Thomas's defense of natural final causality (In Physic. 2, l.12–14) distinguishes what happens from nature and what happens from intelligence. Again, his main point is to stress that natures possess intrinsic principles of continuous motion or rest that are oriented towards a determinate end. This guarantees the causal dignity of nature. Embedded within this defense is a brief remark that might seem to counter the overall thrust of that very defense. At the beginning of lectio 12, Aquinas includes this: “Those things that do not cognitively recognize an end do not strive after an end except as directed by someone who does cognitively recognize an end, just as an arrow by an archer. Thus, if nature works on account of an end, it necessarily does so as ordered by some intelligence, which is the work of providence.”Footnote 35 This brief remark, which contains the only mention of providence within his commentary on the Physics, strongly suggests that Aquinas intends to harmonize the integrity of final causality within nature with the final causality of God's providential creation.
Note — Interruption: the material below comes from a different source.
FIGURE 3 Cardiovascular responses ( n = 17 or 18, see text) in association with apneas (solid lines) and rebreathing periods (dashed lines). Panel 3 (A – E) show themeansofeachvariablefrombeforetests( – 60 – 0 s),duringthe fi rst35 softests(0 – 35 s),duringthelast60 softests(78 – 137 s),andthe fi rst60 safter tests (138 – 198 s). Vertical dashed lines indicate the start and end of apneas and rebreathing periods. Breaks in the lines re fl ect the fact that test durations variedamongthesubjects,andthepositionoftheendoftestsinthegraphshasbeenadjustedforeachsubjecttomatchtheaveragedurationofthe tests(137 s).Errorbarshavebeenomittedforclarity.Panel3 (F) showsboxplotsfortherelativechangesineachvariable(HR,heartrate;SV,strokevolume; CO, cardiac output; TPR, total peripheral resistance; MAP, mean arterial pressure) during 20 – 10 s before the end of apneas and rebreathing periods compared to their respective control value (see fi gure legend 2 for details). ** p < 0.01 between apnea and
Turning back to the Summa theologiae and the commentary on the De divinis nominibus confirms this suggestion.
Throughout his commentary on Dionysius, Aquinas notes that order pertains to the very definition of the good because final causality implies an order of things into an end. Thomas's language in these many passages bears a striking resemblance to his discussion of providence from Summa theologiae I, q.22, a.1, where he presents providence as the reason of the order of things into an end (ratio ordinis rerum in finem). This is interesting and important in at least two respects. First, Aquinas's presentation of God as the supreme good and thus as the ultimate end of all things intends ‘to explain’ the divine act of creation. Second, God's final causality of all creation orders creation toward God as the good. When natural final causality is viewed strictly in the horizontal direction, Aquinas emphasizes the integrity and dignity of natures operating through intrinsic principles toward determinate ends. When natural final causality is viewed within the larger movement of God's causality, Aquinas stresses that the workings of nature serve the larger movement of nature toward God as the ultimate end of all things. Thomas combines these two directions or shapes of natural final causality in his understanding of providence, thereby making providence a key doctrine for his integration of Aristotelian and Platonic views of nature.
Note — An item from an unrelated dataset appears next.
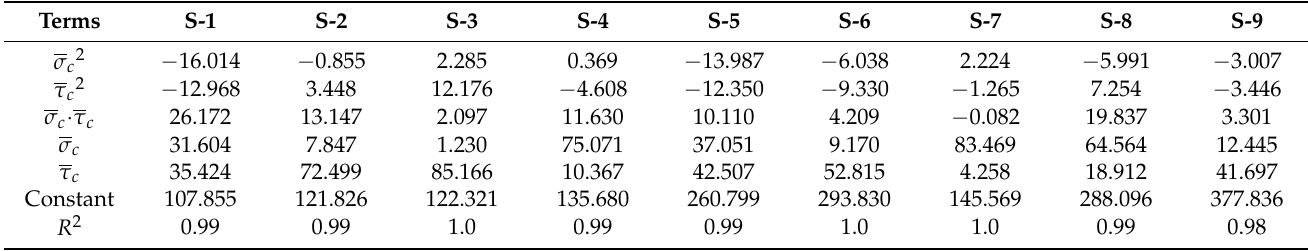
Table 10. Response surface equation of peak strength.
Jan Aertsen has argued that in Aquinas “[n]ature acts for the sake of something, and this end is nature itself.”Footnote 36 This fits well with horizontal natural final causality, but to this must be added the qualification that nature itself is not the ultimate end. The entire sequence of horizontal natural final causality is itself ordered toward God as the ultimate end. In his commentary on the Physics, Aquinas distinguishes occurrences from nature and occurrences from intelligence. This horizontal discussion fits rather well with the Summa theologiae's treatment of providence, which explains that everything happens according to God's infallible will and primary or transcendental causality. God's will and causality unfold through two types of secondary causes, necessary and contingent.Footnote 37 These two types of secondary causes correspond exactly to Aquinas's discussion of occurrences from nature and from intelligence in his commentary on the Physics.
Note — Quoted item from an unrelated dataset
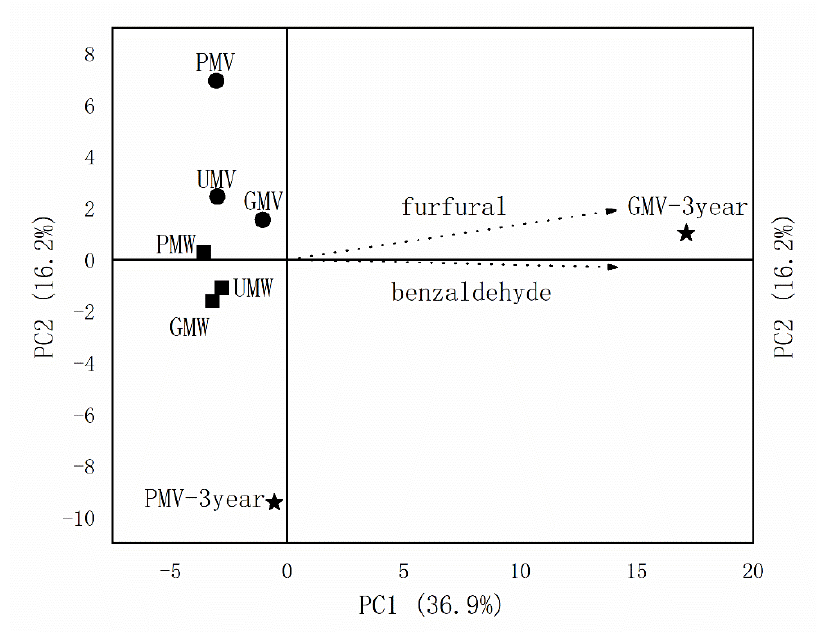
Figure 7. Principal component analysis (PCA) of the obtained MWs and MVs. Abbreviations: ■ MW: PMW- Monascus wine using polished rice as raw material, UMW- Monascus wine using unhusked rice as raw material, GMW- Monascus wine using germinated rice as raw material. ● MV: PMV- Monascus vinegar using polished rice as raw material, UMV- Monascus vinegar using un-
Aquinas's presentations of natural final causality integrate Aristotelian and Platonic or Neoplatonic elements to maintain both the integrity of created causality and the divine goodness as the ultimate explanation and ordering principle for creation. In this sense, providence is not only supported by Aquinas's view of nature and natural final causality but also shapes it at the most fundamental level. As Aquinas writes in his commentary on the Physics, “it appears that nature is nothing other than the ratio of some art, namely the divine, which is implanted in things whereby they are moved to their determinate end” (In Physic. II, l.14, n.8, p. 96).